(Recorded data)
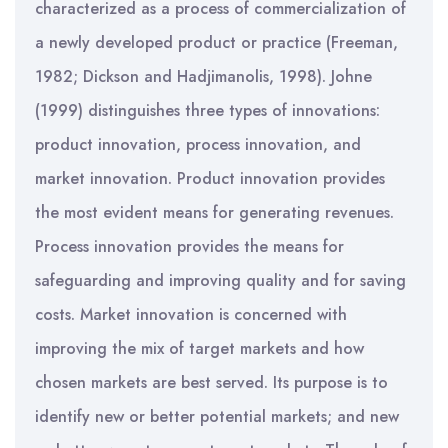
characterized as a process of commercialization of
a newly developed product or practice (Freeman,
1982; Dickson and Hadjimanolis, 1998). Johne
(1999) distinguishes three types of innovations:
product innovation, process innovation, and
market innovation. Product innovation provides
the most evident means for generating revenues.
Process innovation provides the means for
safeguarding and improving quality and for saving
costs. Market innovation is concerned with
improving the mix of target markets and how
chosen markets are best served. Its purpose is to
identify new or better potential markets; and new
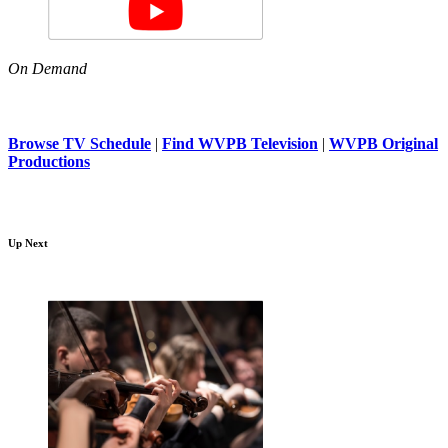
On Demand
Browse TV Schedule
|
Find WVPB Television
|
WVPB Original
Productions
Up Next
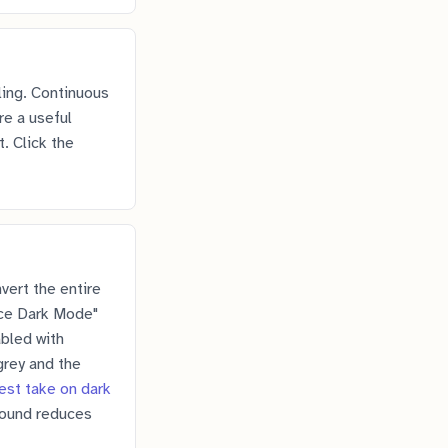
ling. Continuous
re a useful
. Click the
vert the entire
rce Dark Mode"
abled with
grey and the
est take on dark
round reduces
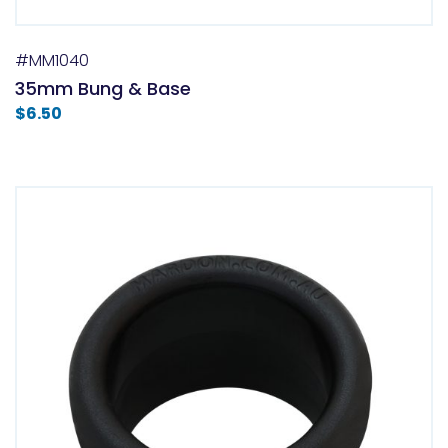
#MM1040
35mm Bung & Base
$
6.50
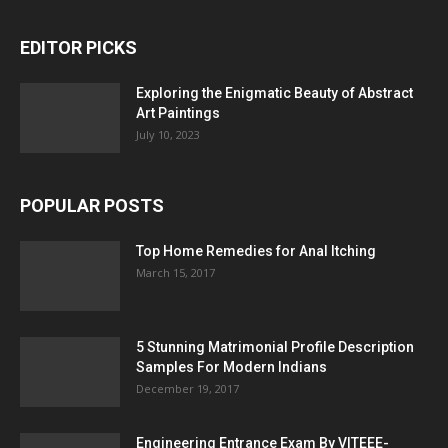
EDITOR PICKS
Exploring the Enigmatic Beauty of Abstract
Art Paintings
July 10, 2023
POPULAR POSTS
Top Home Remedies for Anal Itching
March 15, 2017
5 Stunning Matrimonial Profile Description
Samples For Modern Indians
December 19, 2017
Engineering Entrance Exam By VITEEE-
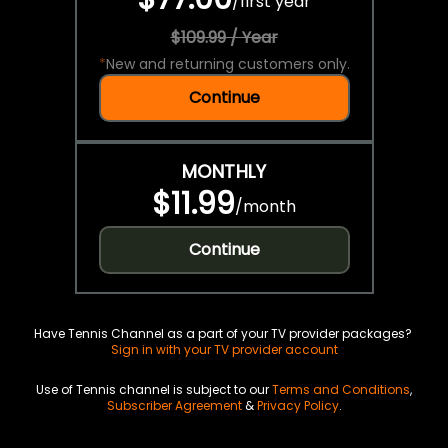
/
first year
$109.99 / Year
*
New and returning customers only.
Continue
MONTHLY
$11.99
/
month
Continue
Have Tennis Channel as a part of your TV provider packages?
Sign in with your TV provider account
Use of Tennis channel is subject to our
Terms and Conditions
,
Subscriber Agreement
&
Privacy Policy
.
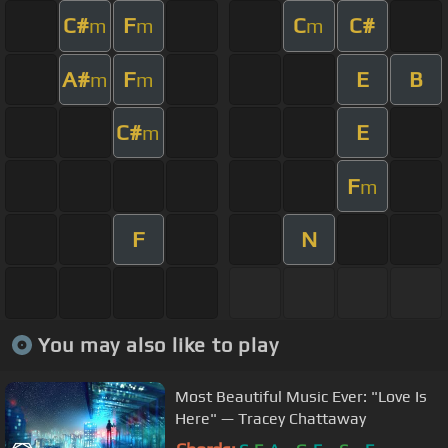
C#
F
C
C#
m
m
m
A#
F
E
B
m
m
C#
E
m
F
m
F
N
You may also like to play
Most Beautiful Music Ever: "Love Is
Here" — Tracey Chattaway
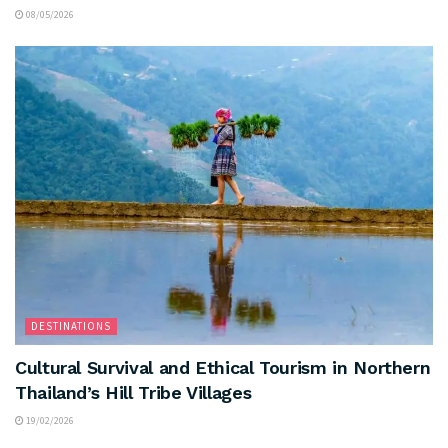
08/05/2026
DESTINATIONS
Cultural Survival and Ethical Tourism in Northern
Thailand’s Hill Tribe Villages
19/02/2026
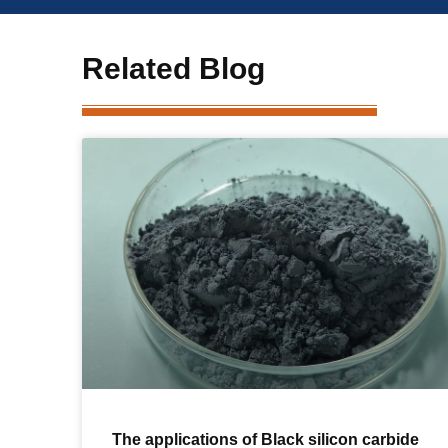
Related Blog
The applications of Black silicon carbide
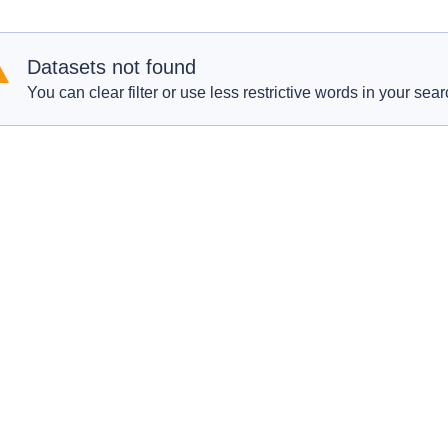
Datasets not found
You can clear filter or use less restrictive words in your sear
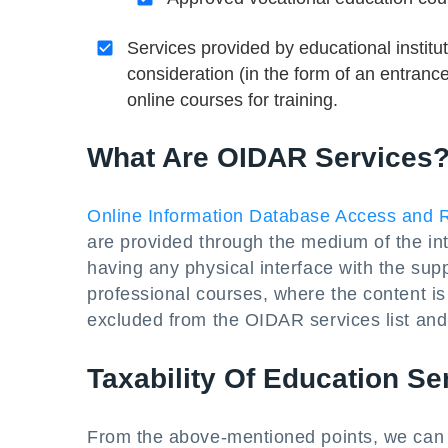
Services provided by educational instit
consideration (in the form of an entran
online courses for training.
What Are OIDAR Services
Online Information Database Access and R
are provided through the medium of the int
having any physical interface with the sup
professional courses, where the content is d
excluded from the OIDAR services list and 
Taxability Of Education Se
From the above-mentioned points, we can i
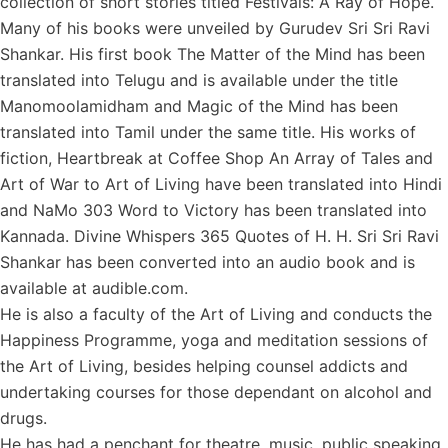
collection of short stories titled Festivals: A Ray of Hope.
Many of his books were unveiled by Gurudev Sri Sri Ravi
Shankar. His first book The Matter of the Mind has been
translated into Telugu and is available under the title
Manomoolamidham and Magic of the Mind has been
translated into Tamil under the same title. His works of
fiction, Heartbreak at Coffee Shop An Array of Tales and
Art of War to Art of Living have been translated into Hindi
and NaMo 303 Word to Victory has been translated into
Kannada. Divine Whispers 365 Quotes of H. H. Sri Sri Ravi
Shankar has been converted into an audio book and is
available at audible.com.
He is also a faculty of the Art of Living and conducts the
Happiness Programme, yoga and meditation sessions of
the Art of Living, besides helping counsel addicts and
undertaking courses for those dependant on alcohol and
drugs.
He has had a penchant for theatre, music, public speaking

| REQUIRED WORK |
Copy the data verbatim, skipping any image it holds.

| ANSWER SPACE |
characterized as a process of commercialization of
a newly developed product or practice (Freeman,
1982; Dickson and Hadjimanolis, 1998). Johne
(1999) distinguishes three types of innovations:
product innovation, process innovation, and
market innovation. Product innovation provides
the most evident means for generating revenues.
Process innovation provides the means for
safeguarding and improving quality and for saving
costs. Market innovation is concerned with
improving the mix of target markets and how
chosen markets are best served. Its purpose is to
identify new or better potential markets; and new
On Demand
Browse TV Schedule
|
Find WVPB Television
|
WVPB Original
Productions
Up Next
ling. Continuous
re a useful
. Click the
vert the entire
rce Dark Mode"
abled with
grey and the
est take on dark
round reduces
#MM1040
35mm Bung & Base
$
6.50
EDITOR PICKS
Exploring the Enigmatic Beauty of Abstract
Art Paintings
July 10, 2023
POPULAR POSTS
Top Home Remedies for Anal Itching
March 15, 2017
5 Stunning Matrimonial Profile Description
Samples For Modern Indians
December 19, 2017
Engineering Entrance Exam By VITEEE-
/
first year
$109.99 / Year
*
New and returning customers only.
Continue
MONTHLY
$11.99
/
month
Continue
Have Tennis Channel as a part of your TV provider packages?
Sign in with your TV provider account
Use of Tennis channel is subject to our
Terms and Conditions
,
Subscriber Agreement
&
Privacy Policy
.
C#
F
C
C#
m
m
m
A#
F
E
B
m
m
C#
E
m
F
m
F
N
You may also like to play
Most Beautiful Music Ever: "Love Is
Here" — Tracey Chattaway
08/05/2026
DESTINATIONS
Cultural Survival and Ethical Tourism in Northern
Thailand’s Hill Tribe Villages
19/02/2026
Related Blog
The applications of Black silicon carbide
Datasets not found
You can clear filter or use less restrictive words in your sear
Services provided by educational instit
consideration (in the form of an entran
online courses for training.
What Are OIDAR Services
Online Information Database Access and R
are provided through the medium of the int
having any physical interface with the sup
professional courses, where the content is d
excluded from the OIDAR services list and 
Taxability Of Education Se
From the above-mentioned points, we can i
collection of short stories titled Festivals: A Ray of Hope.
Many of his books were unveiled by Gurudev Sri Sri Ravi
Shankar. His first book The Matter of the Mind has been
translated into Telugu and is available under the title
Manomoolamidham and Magic of the Mind has been
translated into Tamil under the same title. His works of
fiction, Heartbreak at Coffee Shop An Array of Tales and
Art of War to Art of Living have been translated into Hindi
and NaMo 303 Word to Victory has been translated into
Kannada. Divine Whispers 365 Quotes of H. H. Sri Sri Ravi
Shankar has been converted into an audio book and is
available at audible.com.
He is also a faculty of the Art of Living and conducts the
Happiness Programme, yoga and meditation sessions of
the Art of Living, besides helping counsel addicts and
undertaking courses for those dependant on alcohol and
drugs.
He has had a penchant for theatre, music, public speaking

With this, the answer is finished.